*** Record set ***
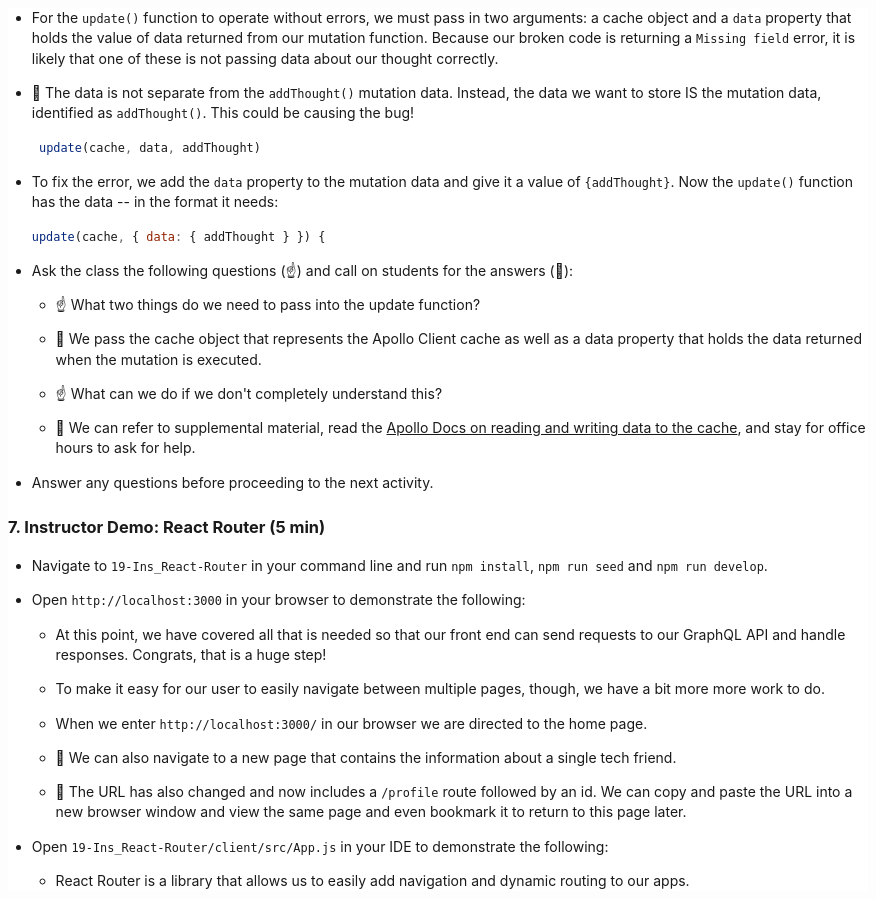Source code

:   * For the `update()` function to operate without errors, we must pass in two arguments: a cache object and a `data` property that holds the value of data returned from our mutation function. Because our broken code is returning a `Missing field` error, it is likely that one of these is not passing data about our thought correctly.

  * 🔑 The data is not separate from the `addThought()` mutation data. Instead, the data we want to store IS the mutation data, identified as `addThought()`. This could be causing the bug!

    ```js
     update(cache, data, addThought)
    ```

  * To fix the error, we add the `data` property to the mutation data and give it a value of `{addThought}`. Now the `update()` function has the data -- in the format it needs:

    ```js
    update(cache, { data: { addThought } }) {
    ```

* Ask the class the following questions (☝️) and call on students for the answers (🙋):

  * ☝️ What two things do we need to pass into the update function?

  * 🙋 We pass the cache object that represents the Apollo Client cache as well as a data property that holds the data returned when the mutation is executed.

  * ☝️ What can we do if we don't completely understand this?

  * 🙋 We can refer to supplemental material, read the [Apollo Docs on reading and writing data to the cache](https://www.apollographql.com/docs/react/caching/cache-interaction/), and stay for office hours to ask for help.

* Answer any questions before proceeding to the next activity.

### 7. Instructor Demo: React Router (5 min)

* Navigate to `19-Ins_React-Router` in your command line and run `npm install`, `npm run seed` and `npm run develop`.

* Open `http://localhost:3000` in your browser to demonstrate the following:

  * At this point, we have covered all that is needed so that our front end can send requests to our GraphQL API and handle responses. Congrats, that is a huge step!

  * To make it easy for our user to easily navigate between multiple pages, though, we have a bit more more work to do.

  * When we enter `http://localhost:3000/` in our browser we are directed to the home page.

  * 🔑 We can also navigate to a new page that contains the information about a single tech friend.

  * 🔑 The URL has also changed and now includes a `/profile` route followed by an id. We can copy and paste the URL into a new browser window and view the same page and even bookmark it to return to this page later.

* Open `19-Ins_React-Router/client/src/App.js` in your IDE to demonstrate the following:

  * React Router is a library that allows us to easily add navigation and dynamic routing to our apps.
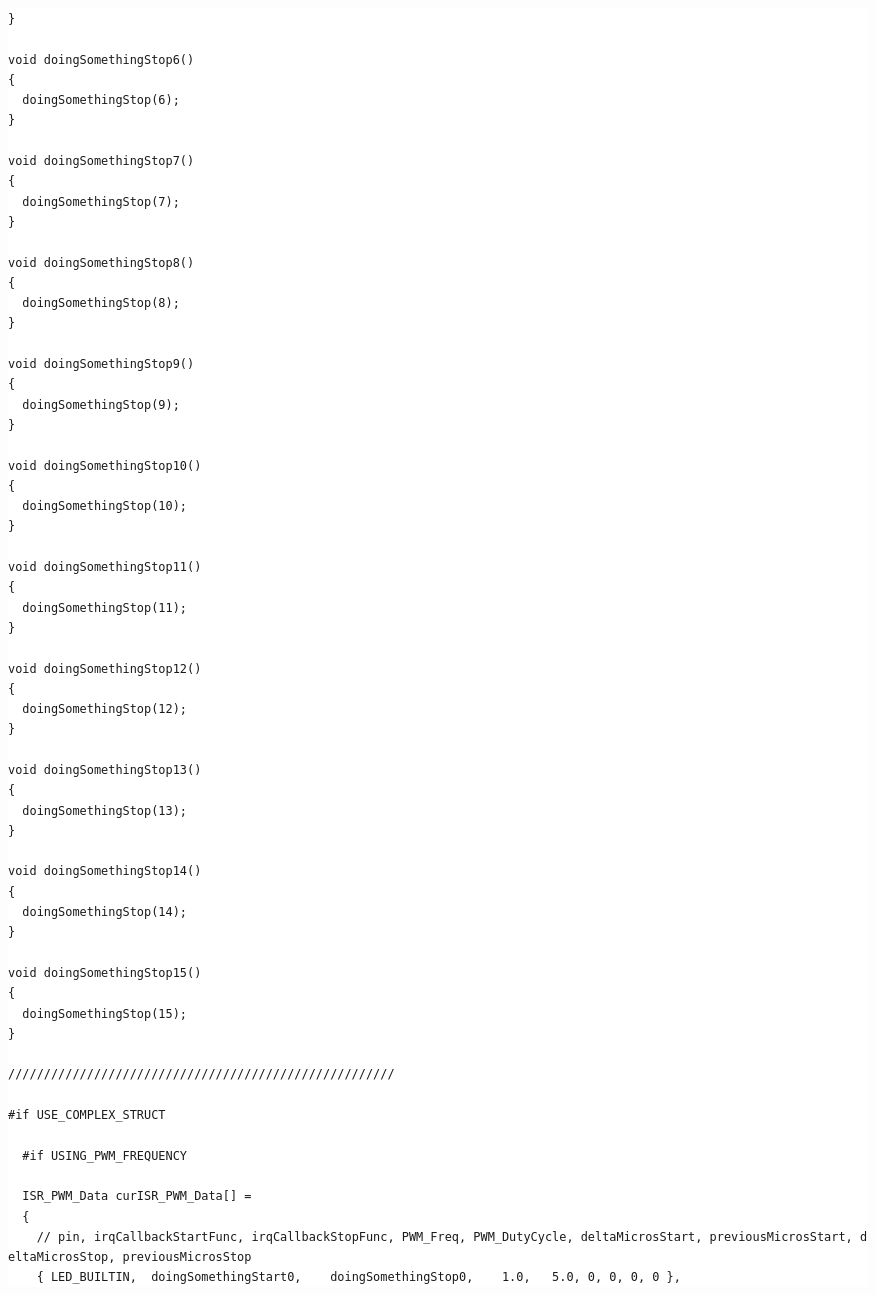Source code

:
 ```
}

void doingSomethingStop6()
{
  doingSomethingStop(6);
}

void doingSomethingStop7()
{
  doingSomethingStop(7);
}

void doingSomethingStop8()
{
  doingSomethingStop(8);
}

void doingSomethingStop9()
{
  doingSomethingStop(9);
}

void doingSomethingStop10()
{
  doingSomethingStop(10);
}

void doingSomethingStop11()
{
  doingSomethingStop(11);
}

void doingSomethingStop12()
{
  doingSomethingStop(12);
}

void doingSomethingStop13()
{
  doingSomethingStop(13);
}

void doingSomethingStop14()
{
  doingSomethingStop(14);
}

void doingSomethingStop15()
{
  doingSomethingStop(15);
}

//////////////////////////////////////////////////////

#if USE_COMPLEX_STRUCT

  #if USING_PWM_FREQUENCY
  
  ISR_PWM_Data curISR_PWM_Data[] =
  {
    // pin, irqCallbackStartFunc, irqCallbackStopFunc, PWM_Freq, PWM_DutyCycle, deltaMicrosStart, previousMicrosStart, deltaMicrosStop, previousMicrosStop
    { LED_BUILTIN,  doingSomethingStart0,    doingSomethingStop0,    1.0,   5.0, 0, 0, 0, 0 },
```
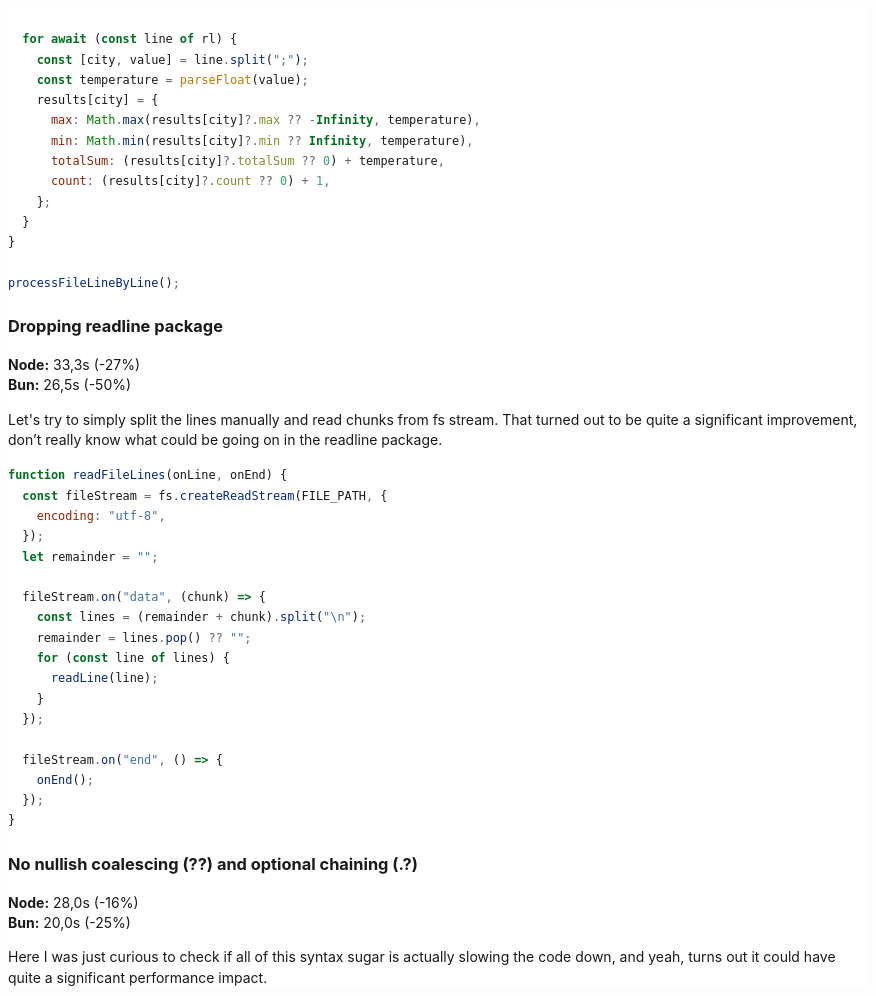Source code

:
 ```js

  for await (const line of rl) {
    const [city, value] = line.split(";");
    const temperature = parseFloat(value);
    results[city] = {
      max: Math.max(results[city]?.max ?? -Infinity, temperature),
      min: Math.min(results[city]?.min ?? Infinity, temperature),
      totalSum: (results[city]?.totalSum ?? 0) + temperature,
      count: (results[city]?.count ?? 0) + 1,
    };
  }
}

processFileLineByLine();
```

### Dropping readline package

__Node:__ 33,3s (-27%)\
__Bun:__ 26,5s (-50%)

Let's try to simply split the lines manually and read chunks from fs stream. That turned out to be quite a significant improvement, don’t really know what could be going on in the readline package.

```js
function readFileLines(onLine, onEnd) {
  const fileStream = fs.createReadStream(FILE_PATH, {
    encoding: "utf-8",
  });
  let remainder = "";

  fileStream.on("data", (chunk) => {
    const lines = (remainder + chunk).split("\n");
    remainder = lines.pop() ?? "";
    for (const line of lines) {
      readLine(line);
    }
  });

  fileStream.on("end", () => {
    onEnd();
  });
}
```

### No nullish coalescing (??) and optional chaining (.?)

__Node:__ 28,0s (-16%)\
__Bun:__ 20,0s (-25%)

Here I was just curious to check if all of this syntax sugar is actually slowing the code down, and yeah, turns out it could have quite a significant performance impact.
*** End of Record set ***
Copy the lines above exactly. Start with the line containing "our thought correctly.", end with the line containing "single tech friend.", and include both.

:   * For the `update()` function to operate without errors, we must pass in two arguments: a cache object and a `data` property that holds the value of data returned from our mutation function. Because our broken code is returning a `Missing field` error, it is likely that one of these is not passing data about our thought correctly.

  * 🔑 The data is not separate from the `addThought()` mutation data. Instead, the data we want to store IS the mutation data, identified as `addThought()`. This could be causing the bug!

    ```js
     update(cache, data, addThought)
    ```

  * To fix the error, we add the `data` property to the mutation data and give it a value of `{addThought}`. Now the `update()` function has the data -- in the format it needs:

    ```js
    update(cache, { data: { addThought } }) {
    ```

* Ask the class the following questions (☝️) and call on students for the answers (🙋):

  * ☝️ What two things do we need to pass into the update function?

  * 🙋 We pass the cache object that represents the Apollo Client cache as well as a data property that holds the data returned when the mutation is executed.

  * ☝️ What can we do if we don't completely understand this?

  * 🙋 We can refer to supplemental material, read the [Apollo Docs on reading and writing data to the cache](https://www.apollographql.com/docs/react/caching/cache-interaction/), and stay for office hours to ask for help.

* Answer any questions before proceeding to the next activity.

### 7. Instructor Demo: React Router (5 min)

* Navigate to `19-Ins_React-Router` in your command line and run `npm install`, `npm run seed` and `npm run develop`.

* Open `http://localhost:3000` in your browser to demonstrate the following:

  * At this point, we have covered all that is needed so that our front end can send requests to our GraphQL API and handle responses. Congrats, that is a huge step!

  * To make it easy for our user to easily navigate between multiple pages, though, we have a bit more more work to do.

  * When we enter `http://localhost:3000/` in our browser we are directed to the home page.

  * 🔑 We can also navigate to a new page that contains the information about a single tech friend.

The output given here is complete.